Nello specifico verranno installati su tre semafori dei particolari puntali, denominati Genius, che conterranno ciascuno al loro interno due sensori d’immagine Sony IMX500, che integrano capacità di elaborazione AI, ed appositi dispositivi per connettersi alle reti tradizionali e trasmettere ai sistemi centralizzati in cloud i dati raccolti. La particolarità dei sensori di Sony, che li rendono ideali nel rispettare la privacy dei cittadini che si trovano a passare nel loro raggio visivo, è la possibilità, come in questo caso, di restituire in uscita non un flusso di immagini da elaborare ma un flusso di dati già elaborato e ricavato tramite le reti neurali in esecuzione al loro interno, al contempo ciò permette anche di limitare le necessità dal punto di vista della connettività vista la minore banda necessaria a trasmettere i dati rispetto ad un segnale video.

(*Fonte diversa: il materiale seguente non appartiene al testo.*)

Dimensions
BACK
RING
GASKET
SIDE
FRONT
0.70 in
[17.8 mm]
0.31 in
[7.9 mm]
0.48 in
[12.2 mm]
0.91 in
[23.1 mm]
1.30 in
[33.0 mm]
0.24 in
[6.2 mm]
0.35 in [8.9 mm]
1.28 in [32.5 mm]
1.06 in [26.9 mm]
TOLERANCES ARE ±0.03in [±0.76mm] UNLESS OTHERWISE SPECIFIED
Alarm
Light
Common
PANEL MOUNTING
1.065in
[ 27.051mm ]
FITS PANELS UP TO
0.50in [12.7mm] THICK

La prima delle tre sperimentazioni si concentrerà sull’identificazione dei parcheggi liberi, con l’intento di ridurre sia l’inquinamento che il traffico aggiuntivo causato da coloro che si trovano a girare alla ricerca di un posto per la propria auto. I sensori dei puntali Genius saranno dunque in grado di identificare i posti disponibili e quelli occupati, comunicarli ad i sistemi in cloud sviluppati da Envision, che a loro volta potranno fornire agli utenti sui propri dispositivi mobili le coordinate del parcheggio libero più vicino alla loro destinazione.

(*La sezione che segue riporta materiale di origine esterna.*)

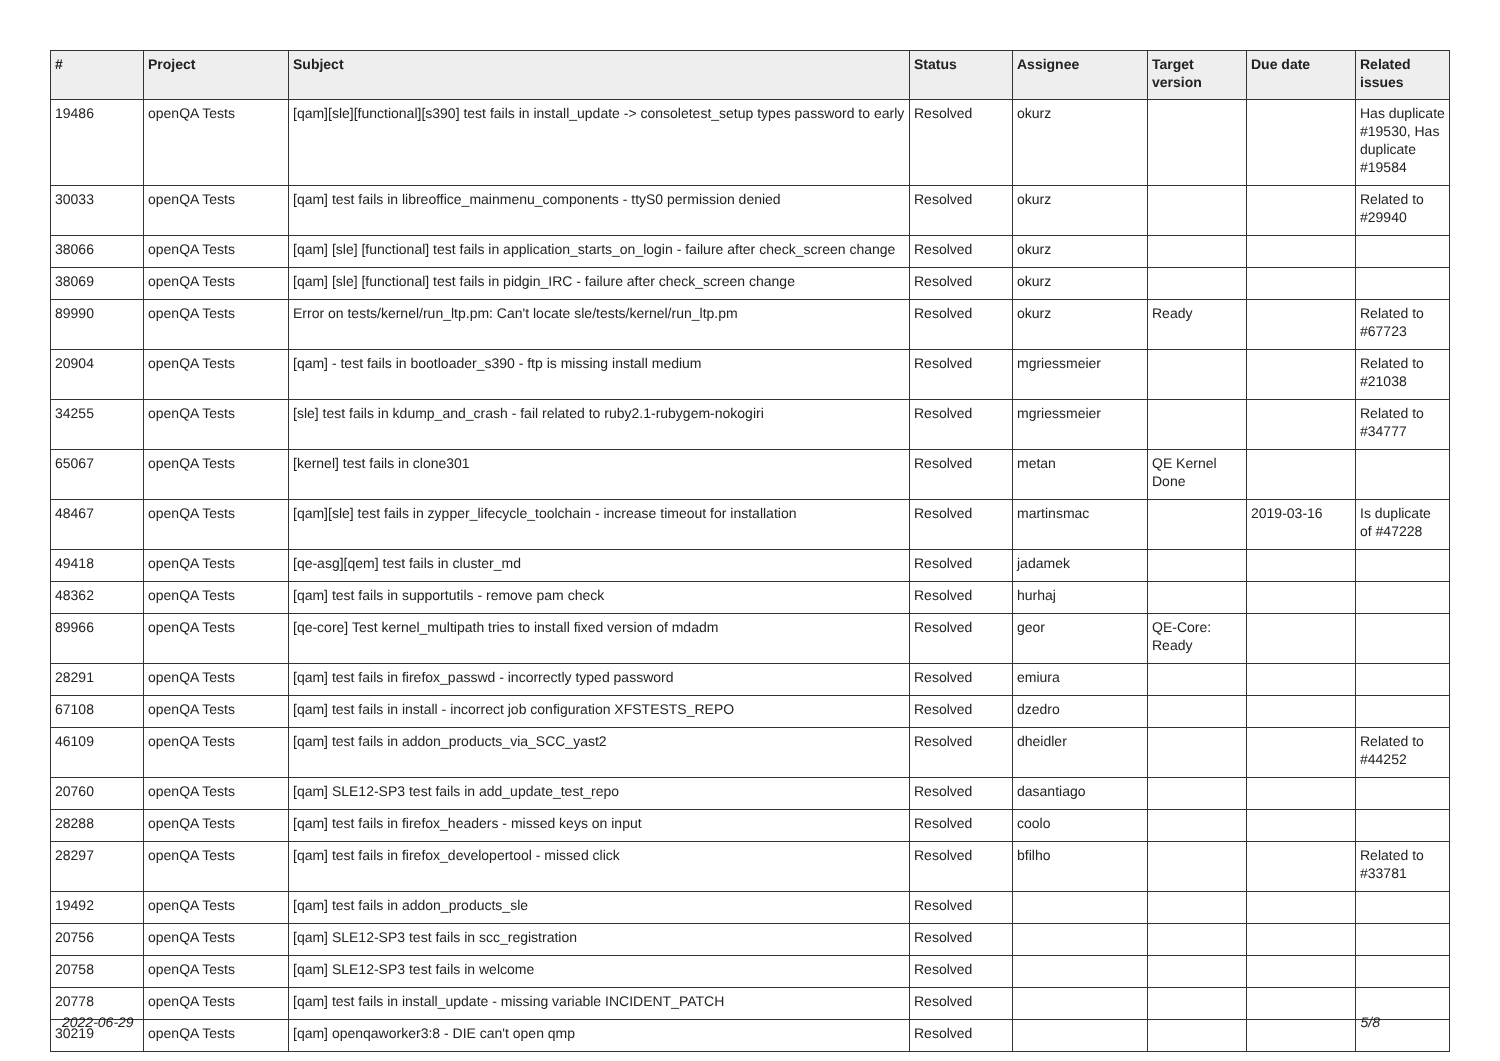| # | Project | Subject | Status | Assignee | Target version | Due date | Related issues |
| --- | --- | --- | --- | --- | --- | --- | --- |
| 19486 | openQA Tests | [qam][sle][functional][s390] test fails in install_update -> consoletest_setup types password to early | Resolved | okurz | | | Has duplicate #19530, Has duplicate #19584 |
| 30033 | openQA Tests | [qam] test fails in libreoffice_mainmenu_components - ttyS0 permission denied | Resolved | okurz | | | Related to #29940 |
| 38066 | openQA Tests | [qam] [sle] [functional] test fails in application_starts_on_login - failure after check_screen change | Resolved | okurz | | | |
| 38069 | openQA Tests | [qam] [sle] [functional] test fails in pidgin_IRC - failure after check_screen change | Resolved | okurz | | | |
| 89990 | openQA Tests | Error on tests/kernel/run_ltp.pm: Can't locate sle/tests/kernel/run_ltp.pm | Resolved | okurz | Ready | | Related to #67723 |
| 20904 | openQA Tests | [qam] - test fails in bootloader_s390 - ftp is missing install medium | Resolved | mgriessmeier | | | Related to #21038 |
| 34255 | openQA Tests | [sle] test fails in kdump_and_crash - fail related to ruby2.1-rubygem-nokogiri | Resolved | mgriessmeier | | | Related to #34777 |
| 65067 | openQA Tests | [kernel] test fails in clone301 | Resolved | metan | QE Kernel Done | | |
| 48467 | openQA Tests | [qam][sle] test fails in zypper_lifecycle_toolchain - increase timeout for installation | Resolved | martinsmac | | 2019-03-16 | Is duplicate of #47228 |
| 49418 | openQA Tests | [qe-asg][qem] test fails in cluster_md | Resolved | jadamek | | | |
| 48362 | openQA Tests | [qam] test fails in supportutils - remove pam check | Resolved | hurhaj | | | |
| 89966 | openQA Tests | [qe-core] Test kernel_multipath tries to install fixed version of mdadm | Resolved | geor | QE-Core: Ready | | |
| 28291 | openQA Tests | [qam] test fails in firefox_passwd - incorrectly typed password | Resolved | emiura | | | |
| 67108 | openQA Tests | [qam] test fails in install - incorrect job configuration XFSTESTS_REPO | Resolved | dzedro | | | |
| 46109 | openQA Tests | [qam] test fails in addon_products_via_SCC_yast2 | Resolved | dheidler | | | Related to #44252 |
| 20760 | openQA Tests | [qam] SLE12-SP3 test fails in add_update_test_repo | Resolved | dasantiago | | | |
| 28288 | openQA Tests | [qam] test fails in firefox_headers - missed keys on input | Resolved | coolo | | | |
| 28297 | openQA Tests | [qam] test fails in firefox_developertool - missed click | Resolved | bfilho | | | Related to #33781 |
| 19492 | openQA Tests | [qam] test fails in addon_products_sle | Resolved | | | | |
| 20756 | openQA Tests | [qam] SLE12-SP3 test fails in scc_registration | Resolved | | | | |
| 20758 | openQA Tests | [qam] SLE12-SP3 test fails in welcome | Resolved | | | | |
| 20778 | openQA Tests | [qam] test fails in install_update - missing variable INCIDENT_PATCH | Resolved | | | | |
| 30219 | openQA Tests | [qam] openqaworker3:8 - DIE can't open qmp | Resolved | | | | |
2022-06-29 5/8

Una seconda sperimentazione si rivolge al trasporto pubblico, permettendo tramite l’osservazione delle pensiline di calcolare il numero di persone in attesa e la situazione del riempimento dei mezzi in transito, rielaborando quest’ultimo in base al flusso di persone salite o scese dal mezzo alla fermata. Questi dati, resi disponibili alla centrale operativa dell’azienda di trasporto locale possono permettere di mantenere traccia della situazione sulle varie linee e, in casi di potenziale sovraffollamento, permettere la messa in strada di mezzi aggiuntivi.

La terza sperimentazione invece è rivolta alla sicurezza dei pedoni, e vede il sistema sviluppato da Sony insieme ai suoi partner “tenere d’occhio” la situazione degli attraversamenti pedonali, in modo da poter comunicare agli automobilisti tramite segnali sonori o luminosi la presenza di pedoni sulle strisce, cercando dunque di ridurre al minimo il rischio di incidenti.

In merito alla nuova piattaforma Antonio Avitabile, Managing Director of Corporate Alliance and Investment di Sony, ha dichiarato: “Questo è un esempio chiaro e concreto di come la soluzione di smart vision di Sony possa soddisfare le esigenze del cliente, rispettando la privacy delle persone. La nostra ambizione è rendere le città più sostenibili e vivibili e, attraverso la piattaforma scalabile IMX500, siamo in grado di accelerare in misura sostanziale questo processo.”